-- Information follows --
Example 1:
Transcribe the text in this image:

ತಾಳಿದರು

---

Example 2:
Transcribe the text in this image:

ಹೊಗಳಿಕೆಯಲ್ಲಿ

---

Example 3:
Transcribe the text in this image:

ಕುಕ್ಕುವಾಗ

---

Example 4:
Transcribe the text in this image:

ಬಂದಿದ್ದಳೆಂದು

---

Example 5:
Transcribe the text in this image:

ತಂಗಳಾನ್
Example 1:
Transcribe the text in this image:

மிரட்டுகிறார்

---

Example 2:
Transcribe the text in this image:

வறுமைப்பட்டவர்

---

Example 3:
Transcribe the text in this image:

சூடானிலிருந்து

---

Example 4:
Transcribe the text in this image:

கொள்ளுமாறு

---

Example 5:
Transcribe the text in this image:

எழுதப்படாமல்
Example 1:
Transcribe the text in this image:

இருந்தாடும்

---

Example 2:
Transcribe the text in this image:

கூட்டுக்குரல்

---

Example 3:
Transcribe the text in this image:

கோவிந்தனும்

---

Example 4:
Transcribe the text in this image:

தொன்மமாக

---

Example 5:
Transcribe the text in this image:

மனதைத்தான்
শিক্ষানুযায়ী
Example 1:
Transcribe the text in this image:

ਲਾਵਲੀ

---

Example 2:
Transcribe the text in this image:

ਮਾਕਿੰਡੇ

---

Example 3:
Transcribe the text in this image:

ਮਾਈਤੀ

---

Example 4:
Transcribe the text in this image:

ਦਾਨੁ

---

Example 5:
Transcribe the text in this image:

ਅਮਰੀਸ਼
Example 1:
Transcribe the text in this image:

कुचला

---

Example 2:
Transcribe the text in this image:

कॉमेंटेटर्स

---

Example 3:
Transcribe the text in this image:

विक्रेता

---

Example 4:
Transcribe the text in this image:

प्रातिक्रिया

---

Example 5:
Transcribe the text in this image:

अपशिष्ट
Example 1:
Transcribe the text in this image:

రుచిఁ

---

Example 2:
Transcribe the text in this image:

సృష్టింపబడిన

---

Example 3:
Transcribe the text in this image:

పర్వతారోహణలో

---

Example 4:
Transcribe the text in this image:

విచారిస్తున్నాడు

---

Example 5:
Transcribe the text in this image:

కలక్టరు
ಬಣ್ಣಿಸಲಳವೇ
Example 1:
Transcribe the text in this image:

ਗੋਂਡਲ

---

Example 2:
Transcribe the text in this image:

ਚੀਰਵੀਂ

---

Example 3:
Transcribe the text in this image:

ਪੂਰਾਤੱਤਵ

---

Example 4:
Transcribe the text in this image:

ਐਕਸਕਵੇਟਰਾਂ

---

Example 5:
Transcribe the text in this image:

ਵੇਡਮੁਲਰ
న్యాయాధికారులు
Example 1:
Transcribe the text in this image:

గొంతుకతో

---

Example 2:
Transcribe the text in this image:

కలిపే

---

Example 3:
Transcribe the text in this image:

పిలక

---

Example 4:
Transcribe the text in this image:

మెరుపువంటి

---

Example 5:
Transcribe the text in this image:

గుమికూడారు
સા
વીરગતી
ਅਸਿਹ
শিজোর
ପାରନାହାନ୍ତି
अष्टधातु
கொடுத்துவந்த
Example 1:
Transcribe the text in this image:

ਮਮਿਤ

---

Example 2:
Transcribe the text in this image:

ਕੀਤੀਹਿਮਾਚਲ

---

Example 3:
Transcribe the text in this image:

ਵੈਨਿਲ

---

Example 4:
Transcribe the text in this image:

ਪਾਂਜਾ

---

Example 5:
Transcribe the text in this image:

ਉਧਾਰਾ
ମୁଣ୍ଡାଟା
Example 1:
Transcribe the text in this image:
-- Information concluded --
* _What you should do_
All lines of the data above must be repeated exactly.

* _Completed exercise_
Example 1:
Transcribe the text in this image:

ತಾಳಿದರು

---

Example 2:
Transcribe the text in this image:

ಹೊಗಳಿಕೆಯಲ್ಲಿ

---

Example 3:
Transcribe the text in this image:

ಕುಕ್ಕುವಾಗ

---

Example 4:
Transcribe the text in this image:

ಬಂದಿದ್ದಳೆಂದು

---

Example 5:
Transcribe the text in this image:

ತಂಗಳಾನ್
Example 1:
Transcribe the text in this image:

மிரட்டுகிறார்

---

Example 2:
Transcribe the text in this image:

வறுமைப்பட்டவர்

---

Example 3:
Transcribe the text in this image:

சூடானிலிருந்து

---

Example 4:
Transcribe the text in this image:

கொள்ளுமாறு

---

Example 5:
Transcribe the text in this image:

எழுதப்படாமல்
Example 1:
Transcribe the text in this image:

இருந்தாடும்

---

Example 2:
Transcribe the text in this image:

கூட்டுக்குரல்

---

Example 3:
Transcribe the text in this image:

கோவிந்தனும்

---

Example 4:
Transcribe the text in this image:

தொன்மமாக

---

Example 5:
Transcribe the text in this image:

மனதைத்தான்
শিক্ষানুযায়ী
Example 1:
Transcribe the text in this image:

ਲਾਵਲੀ

---

Example 2:
Transcribe the text in this image:

ਮਾਕਿੰਡੇ

---

Example 3:
Transcribe the text in this image:

ਮਾਈਤੀ

---

Example 4:
Transcribe the text in this image:

ਦਾਨੁ

---

Example 5:
Transcribe the text in this image:

ਅਮਰੀਸ਼
Example 1:
Transcribe the text in this image:

कुचला

---

Example 2:
Transcribe the text in this image:

कॉमेंटेटर्स

---

Example 3:
Transcribe the text in this image:

विक्रेता

---

Example 4:
Transcribe the text in this image:

प्रातिक्रिया

---

Example 5:
Transcribe the text in this image:

अपशिष्ट
Example 1:
Transcribe the text in this image:

రుచిఁ

---

Example 2:
Transcribe the text in this image:

సృష్టింపబడిన

---

Example 3:
Transcribe the text in this image:

పర్వతారోహణలో

---

Example 4:
Transcribe the text in this image:

విచారిస్తున్నాడు

---

Example 5:
Transcribe the text in this image:

కలక్టరు
ಬಣ್ಣಿಸಲಳವೇ
Example 1:
Transcribe the text in this image:

ਗੋਂਡਲ

---

Example 2:
Transcribe the text in this image:

ਚੀਰਵੀਂ

---

Example 3:
Transcribe the text in this image:

ਪੂਰਾਤੱਤਵ

---

Example 4:
Transcribe the text in this image:

ਐਕਸਕਵੇਟਰਾਂ

---

Example 5:
Transcribe the text in this image:

ਵੇਡਮੁਲਰ
న్యాయాధికారులు
Example 1:
Transcribe the text in this image:

గొంతుకతో

---

Example 2:
Transcribe the text in this image:

కలిపే

---

Example 3:
Transcribe the text in this image:

పిలక

---

Example 4:
Transcribe the text in this image:

మెరుపువంటి

---

Example 5:
Transcribe the text in this image:

గుమికూడారు
સા
વીરગતી
ਅਸਿਹ
শিজোর
ପାରନାହାନ୍ତି
अष्टधातु
கொடுத்துவந்த
Example 1:
Transcribe the text in this image:

ਮਮਿਤ

---

Example 2:
Transcribe the text in this image:

ਕੀਤੀਹਿਮਾਚਲ

---

Example 3:
Transcribe the text in this image:

ਵੈਨਿਲ

---

Example 4:
Transcribe the text in this image:

ਪਾਂਜਾ

---

Example 5:
Transcribe the text in this image:

ਉਧਾਰਾ
ମୁଣ୍ଡାଟା
Example 1:
Transcribe the text in this image:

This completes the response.